Open work in priority order:

  1. Fix the second-order resolution failures. This is the biggest functional gap — 5 extensions are dead at runtime. Investigation: run bun pm ls @mariozechner/pi-coding-agent to see if it's hoisted; if not, force-hoist via package.json resolutions or workspaces. Try bun build --external @mariozechner/pi-coding-agent --external @mariozechner/pi-ai --external @sinclair/typebox and verify that helps. If yes, bake those into the build script.

  2. bun patch @samfp/pi-memory to make memory work on Bun. The patch is small: one import line. Do bun patch @samfp/pi-memory, edit node_modules/@samfp/pi-memory/src/store.ts to swap import Database from "better-sqlite3"import { Database } from "bun:sqlite", then bun patch --commit @samfp/pi-memory. Bun will re-apply it on every install. Verify memory_remember / memory_search tools work end-to-end.

  3. Built-in tool middleware. The current middleware system only wraps extension-registered tools (via wrapApiWithPolicy). Built-in bashTool/editTool/writeTool are passed directly to pi's runtime via the tools array in main.ts and are not wrapped. To fix: write a wrapBuiltinTool(tool, middleware) that returns a new Tool whose execute calls the middleware, and apply it in selectBuiltinTools (already in src/dedup.ts though now unused — wire it back).

  4. Hot reload. A /qs-reload command that re-runs loadConfig(), rebuilds the factories, and swaps them in without restart. Pi's runtime supports refresh via runtime.refreshTools() — investigate whether full extension reload is possible or if it needs a session restart.

  5. Per-project config. .qs/config.ts in cwd merges over ~/.config/qs/config.ts. Useful for project-specific extension toggles (e.g., enable rust-analyzer wrapper only in Rust projects).

  6. Drop the binary, use a Bun shim. 69 MB compiled binary is overkill. Replace with bin/qs shim that does cd $QS_ROOT && exec bun run src/main.ts "$@". Faster builds, no asset copy, same startup time. Or keep both and let users pick.

  7. Auto-discovery of extensions/*.ts.
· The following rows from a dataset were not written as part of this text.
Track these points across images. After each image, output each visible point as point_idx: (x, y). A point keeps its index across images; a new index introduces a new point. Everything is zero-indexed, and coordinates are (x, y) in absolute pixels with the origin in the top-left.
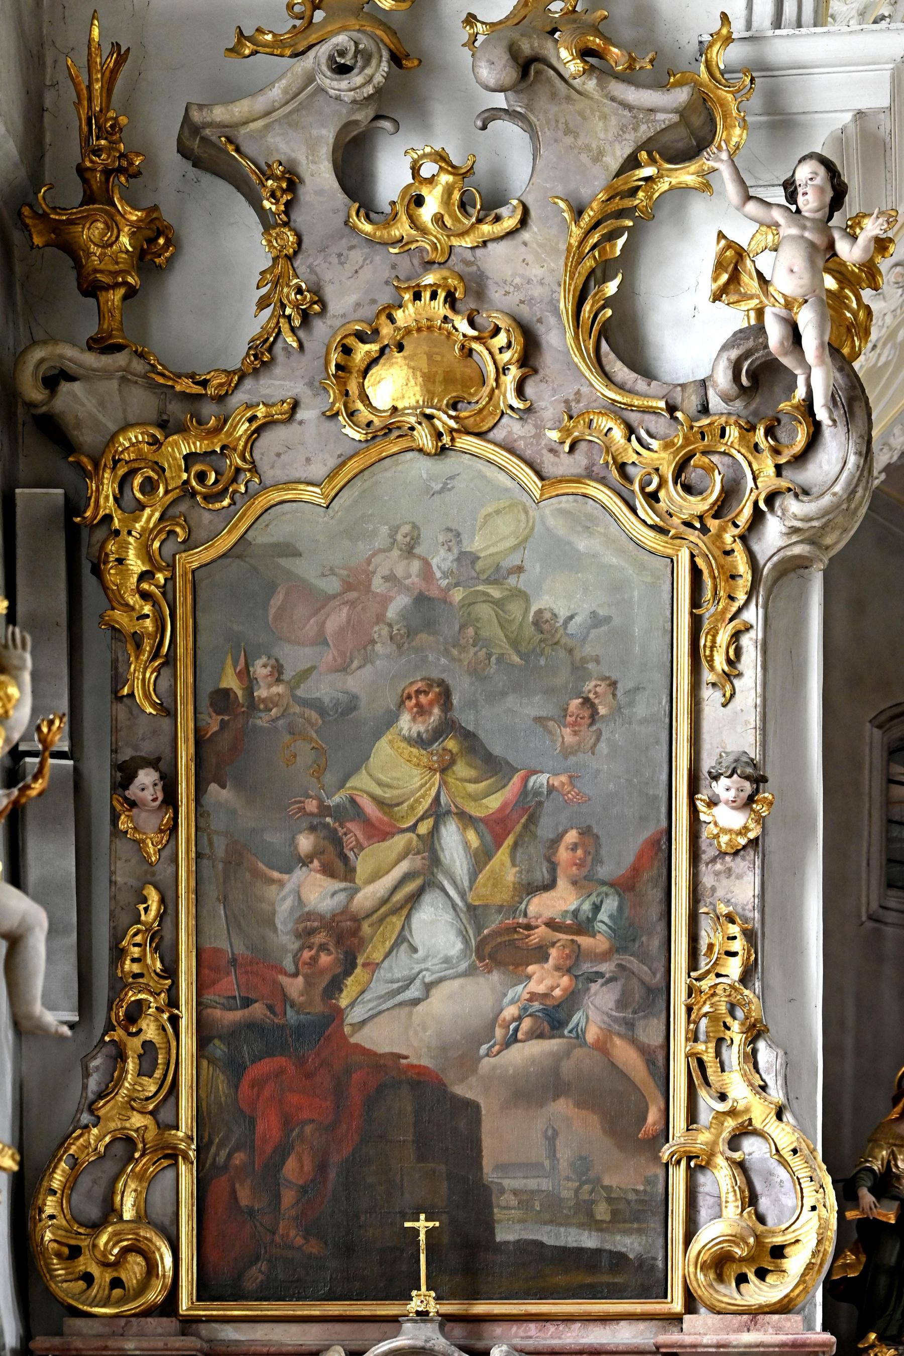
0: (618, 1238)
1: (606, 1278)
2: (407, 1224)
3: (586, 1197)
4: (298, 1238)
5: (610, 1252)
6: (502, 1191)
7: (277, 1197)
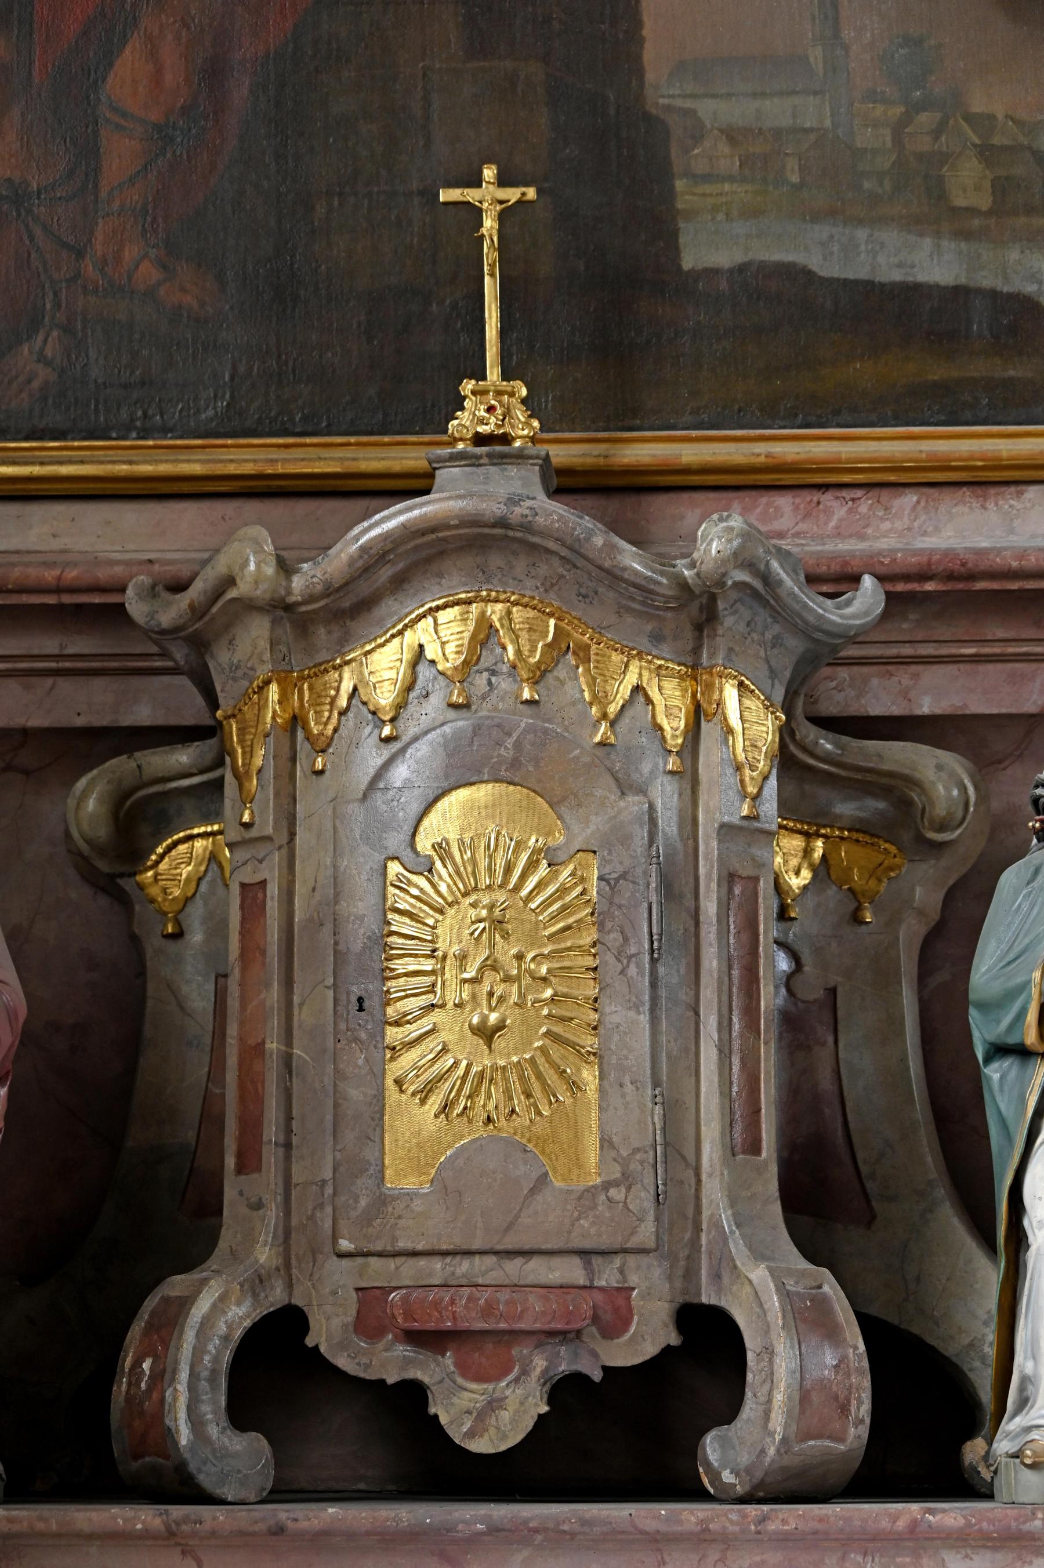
0: (1013, 255)
1: (980, 368)
2: (446, 195)
3: (924, 144)
4: (145, 267)
5: (994, 294)
6: (698, 134)
7: (88, 155)
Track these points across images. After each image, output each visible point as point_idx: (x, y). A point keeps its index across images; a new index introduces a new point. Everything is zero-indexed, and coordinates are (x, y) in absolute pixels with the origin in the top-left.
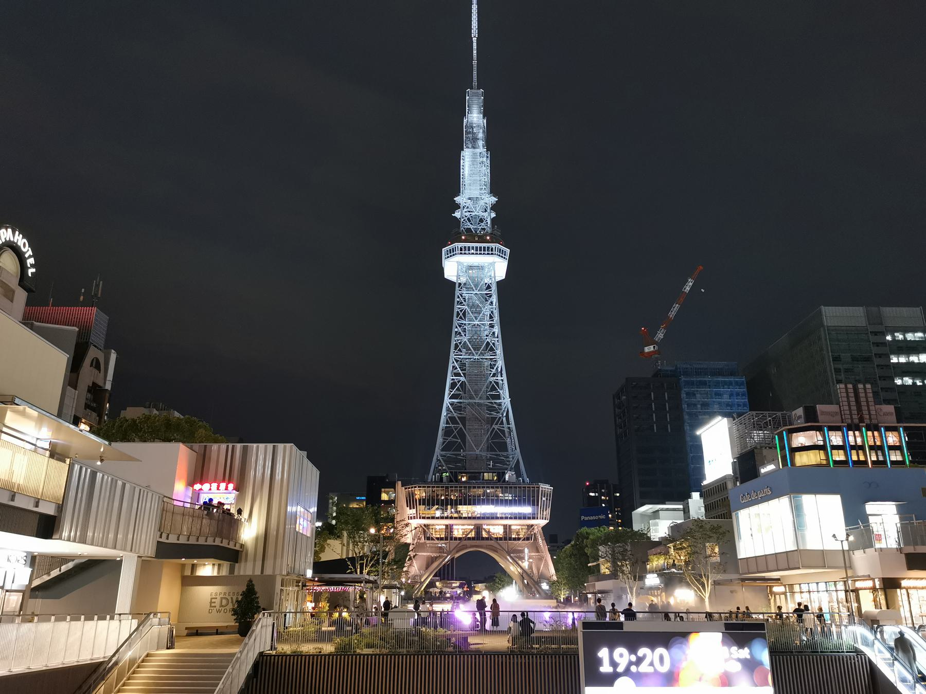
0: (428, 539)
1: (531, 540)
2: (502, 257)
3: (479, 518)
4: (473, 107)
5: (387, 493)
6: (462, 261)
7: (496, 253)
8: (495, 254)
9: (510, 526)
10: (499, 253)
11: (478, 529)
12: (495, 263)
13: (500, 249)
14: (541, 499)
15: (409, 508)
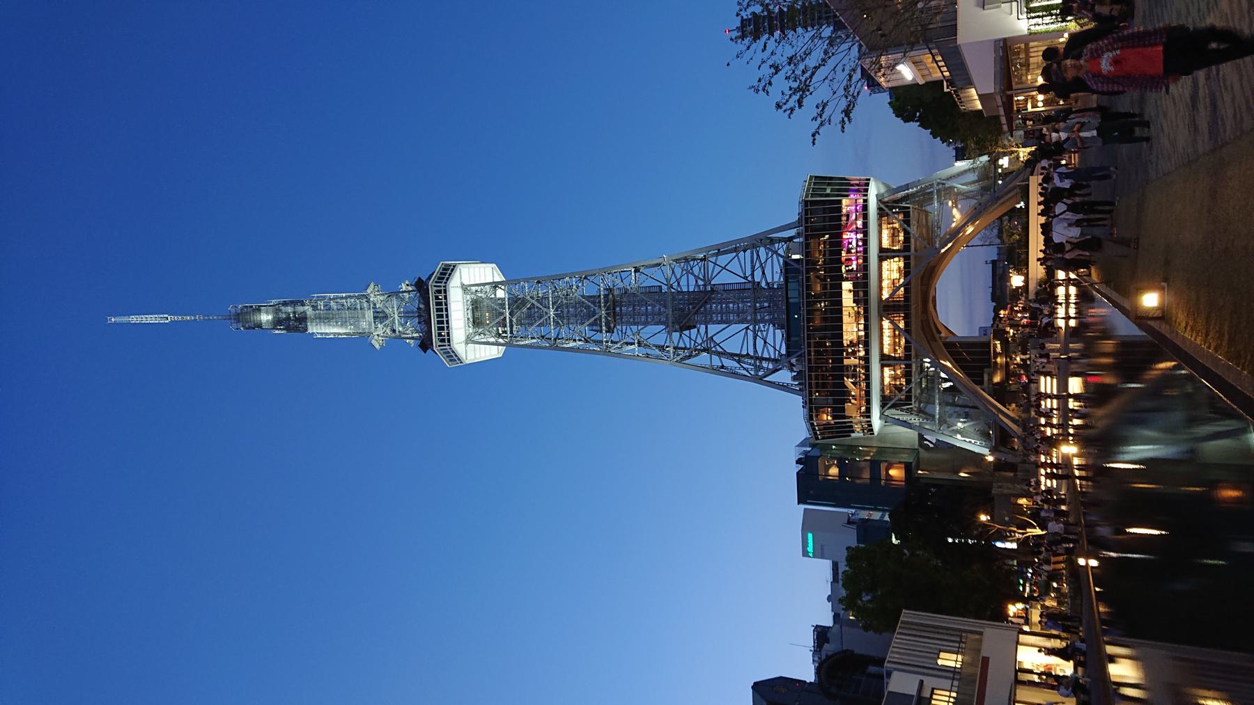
0: (909, 398)
1: (909, 208)
2: (450, 274)
3: (866, 310)
4: (254, 321)
5: (829, 467)
6: (463, 338)
7: (443, 284)
8: (445, 286)
9: (882, 250)
10: (444, 281)
11: (888, 308)
12: (463, 285)
13: (439, 278)
14: (827, 195)
15: (853, 435)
Currently _upstream.ts and extensions.ts have a hardcoded REGISTRY. Use import.meta.glob("./extensions/*.ts") (Bun supports it) so dropping a new file in extensions/ auto-registers it. Lower the friction for "code my own agent" to one file create.

  8. Lockfile-aware updates. bun update --interactive per extension, with a qs-update command that lists which extensions have available upgrades. Right now updates are ad-hoc.

  9. Skill / prompt template / theme passthroughs. qs only wires extensions from pi's resource loader. Skills, prompt templates, and themes are still loaded from pi's default discovery (~/.pi/agent/...). Mirror them into ~/.config/qs/{skills,prompts,themes}/ so qs is fully self-contained.

Useful commands

cd ~/qs

bun dev                                    # watch mode dev launch
bun run build                              # compile + copy assets
bun typecheck                              # filtered tsc (qs-only errors)
./dist/qs                                  # run compiled binary
bun pm ls --depth 1                        # see installed deps
bun update <pkg>                           # bump one extension
bun patch <pkg>                            # start patching an upstream pkg
bun patch --commit <pkg>                   # save the patch

Conventions

  • extensions/ is for all qs-owned extension source (custom + the static-import shim for upstream). One place. No more src/overrides/.
  • src/ is for qs runtime infrastructure only — config, paths, the wrapping system, the entry point, slash commands.
  • Bun-only. Never npm install, never npm run. The package.json scripts use bun.
  • No comments unless they encode a non-obvious why. No banners, no headers, no attribution.
  • XDG paths. ~/.config/qs, ~/.local/share/qs, ~/.cache/qs. Never write to ~/.pi.